Quarantäne-Gedanken
- 23. März 2022
- 2 Min. Lesezeit
Ich bin gerade in Quarantäne. Ja…nach über zwei Jahren hats mich auch erwischt. Zum Glück geht’s mir gut und ich habe keine wirklichen Symptome. Nur meine Nase rinnt die ganze Zeit und ich muss ständig niesen…wie als würde der Virus wollen, dass ich ihn in die Welt hinaustrage hahaha, aber sonst geht’s mir super!!!
Ich verbringe also meine Zeit seit Donnerstag (17.03.22) Früh in meinem Zimmer, bekomme Essen und Trinken vor die Türe gestellt und verlasse meine eigenen 4 Wände eigentlich nur um ins Badezimmer zu gehen. Bis jetzt bin ich die einzige in meiner Familie, die positiv ist und ich habe noch niemanden angesteckt. Ja gut…bin ja auch nur in meinem Zimmer hahaha.
Am Anfang war es ein komisches Gefühl die Nachricht zu bekommen, positiv zu sein. Man will es ja nicht sein und ich habe mich auch irgendwie schlecht gefühlt. In Zeiten wie diesen mit so hohen täglichen Neuinfektionen ist es aber auch nicht überraschend sich irgendwo angesteckt zu haben, egal wie gut man aufpasst bzw. sich an die Regeln hält.
Ich versuche mir die Quarantäne also so schön wie möglich zu gestalten und eine Mischung aus Entspannung aber auch Produktivität zu schaffen. Ich habe seit Wochen endlich mal wieder ausschlafen können, meine Lieblingsbücher nochmal begonnen zu lesen, meinen Kasten ausgemistet und geordnet, mein Lateinportfolio fertiggeschrieben und meine VWA so gut es geht finalisiert (muss sie noch ein paar Mal überarbeiten, aber an sich ist sie fertig :) ).
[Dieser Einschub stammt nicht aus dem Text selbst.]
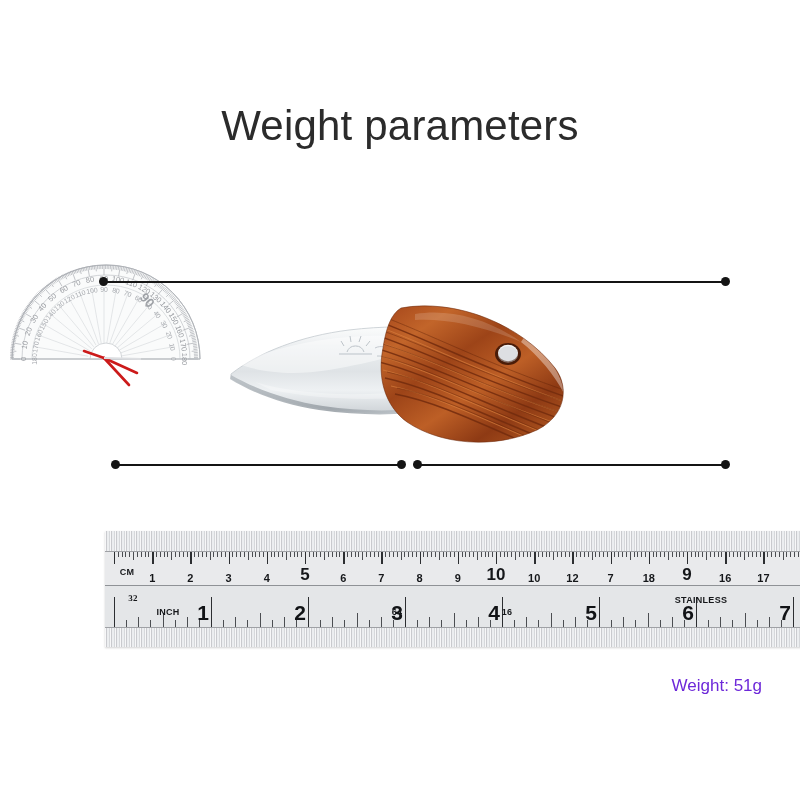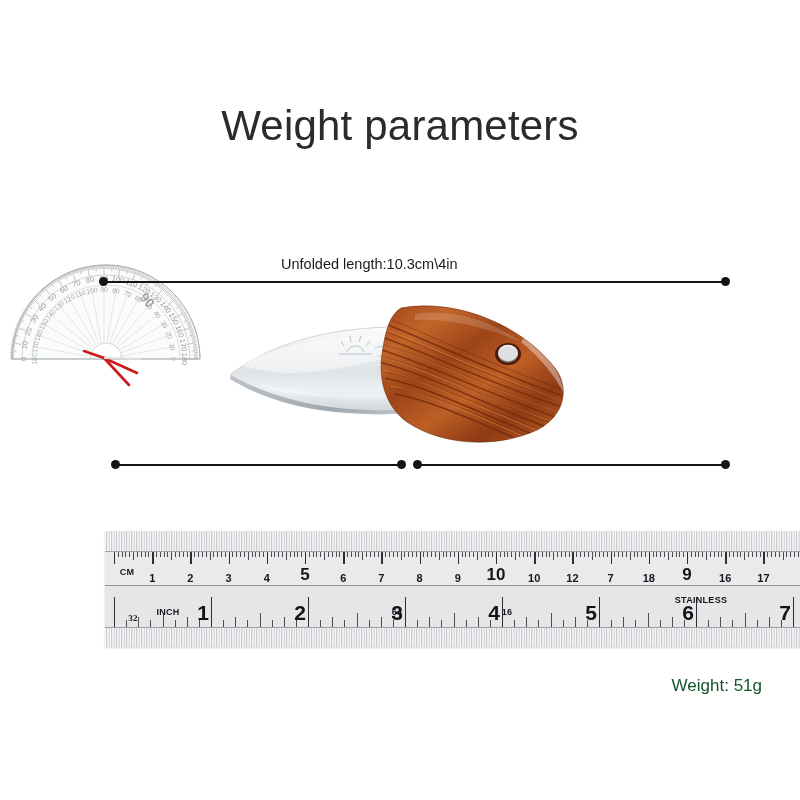--- a/index.html
+++ b/index.html
@@ -51,21 +51,21 @@
   .scale-in{position:absolute;left:0;top:55px;width:100%;height:41px;background:#e4e6e8;}
   .tickrow{position:absolute;left:0;width:100%;height:100%;}
   .tick{position:absolute;background:#4b4d51;width:1px;}
   .tick.major{width:1.4px;background:#2c2e31;}
   .numcm{position:absolute;bottom:1px;font-size:11px;color:#15171a;font-weight:700;transform:translateX(-50%);}
   .numcm.big{font-size:17px;bottom:0px;}
   .numin{position:absolute;bottom:2px;font-size:21px;color:#111316;font-weight:700;transform:translateX(-50%);}
   .lbl-small{position:absolute;font-size:9px;color:#15171a;font-weight:700;transform:translateX(-50%);letter-spacing:.3px;}
 
   
-  .weight{position:absolute;right:38px;top:676px;font-size:17px;color:#14532d;}
+  .weight{position:absolute;right:38px;top:676px;font-size:17px;color:#6d28d9;}
 </style>
 </head>
 <body>
 
 <div id="stage">
 
   <div class="title">Weight parameters</div>
 
   <div class="protractor">
     <svg width="196" height="150" viewBox="0 0 196 150">
@@ -431,21 +431,20 @@
           <ellipse cx="283" cy="63" rx="10" ry="8.2" fill="#f2f3f4"></ellipse>
           <ellipse cx="283" cy="64.5" rx="10" ry="8.2" fill="#c8cbcf" opacity=".5"></ellipse>
         </g>
       </g>
     </svg>
   </div>
 
   <div class="dimline" style="left:104px;top:281px;width:622px;"></div>
   <div class="dot" style="left:99px;top:277px;"></div>
   <div class="dot" style="left:721px;top:277px;"></div>
-  <div class="dimlabel" style="left:281px;top:256px;">Unfolded length:10.3cm\4in</div>
 
   <div class="dimline" style="left:116px;top:464px;width:286px;"></div>
   <div class="dot" style="left:111px;top:460px;"></div>
   <div class="dot" style="left:397px;top:460px;"></div>
 
   <div class="dimline" style="left:418px;top:464px;width:308px;"></div>
   <div class="dot" style="left:413px;top:460px;"></div>
   <div class="dot" style="left:721px;top:460px;"></div>
 
   <div class="ruler">
@@ -721,21 +720,21 @@
       <div id="in-numbers">
           <div class="numin" style="left: 98px;">1</div>
           <div class="numin" style="left: 195px;">2</div>
           <div class="numin" style="left: 292px;">3</div>
           <div class="numin" style="left: 389px;">4</div>
           <div class="numin" style="left: 486px;">5</div>
           <div class="numin" style="left: 583px;">6</div>
           <div class="numin" style="left: 680px;">7</div>
         </div>
       <div id="in-fractions">
-          <div class="lbl-small" style="left: 28px; bottom: 4px; font-family: Liberation Serif, serif;">32</div>
+          <div class="lbl-small" style="left: 28px; bottom: 24px; font-family: Liberation Serif, serif;">32</div>
           <div class="lbl-small" style="left: 292px; bottom: 10px;">64</div>
           <div class="lbl-small" style="left: 402px; bottom: 10px;">16</div>
         </div>
     </div>
 
     <div class="metalband band-bot"></div>
   </div>
 
   <div class="weight">Weight: 51g</div>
Zudem habe ich entspannt Pilates gemacht, mit Freunden telefoniert, Serien geschaut und heute ist der Plan, seit weiß ich nicht wie vielen Monaten, endlich einmal wieder einen Film zu schauen. Freue mich schon ur darauf! Hahaha.
Auf der anderen Seite bin ich super traurig, weil heute eigentlich die Kids in Fashion Modenshow in Wien gewesen wäre, bei der ich hätte laufen dürfen. Außerdem musste ich die Burgtheater Proben und einen Videodreh absagen, mein Shooting am Freitag verschieben und kann zudem nicht auf die Geburtstagsparty von einer guten Freundin. Das ist natürlich alles super schade und macht mich auch etwas traurig, aber ich habe auch grad vorhin noch einmal mit meiner Oma telefoniert und sie hat auch gemeint, dass alles im Leben irgendeinen Sinn hat, also auch, dass ich genau jetzt Coroni bekommen habe.
Trust the timing of your life.
Ich glaube an Schicksal und vielleicht war es wirklich gut, dass ich es genau jetzt bekommen habe, wer weiß. Ich habe gelernt Dinge optimistischer zu betrachten, vor allem wenn ich sie nicht verändern kann. Es würde mir nichts bringen, mich jetzt die ganze Zeit zu ärgern, also sehe ich es lieber positiv ;) (und werde hoffentlich bald wieder negativ (natürlich nur was das Virus betrifft).
Mir tut diese Pause gerade richtig gut und ich weiß, dass ich das auch gerade gebraucht habe. Das klingt so blöd, aber ich glaube wir sollten unserem Leben viel mehr vertrauen schenken. Es wird alles kommen, wie es kommen soll. Wir müssen einfach schauen, wie wir am besten mit gewissen Situationen umgehen und das beste draus machen.
Es ist wie es ist. Aber es wird, was du daraus machst.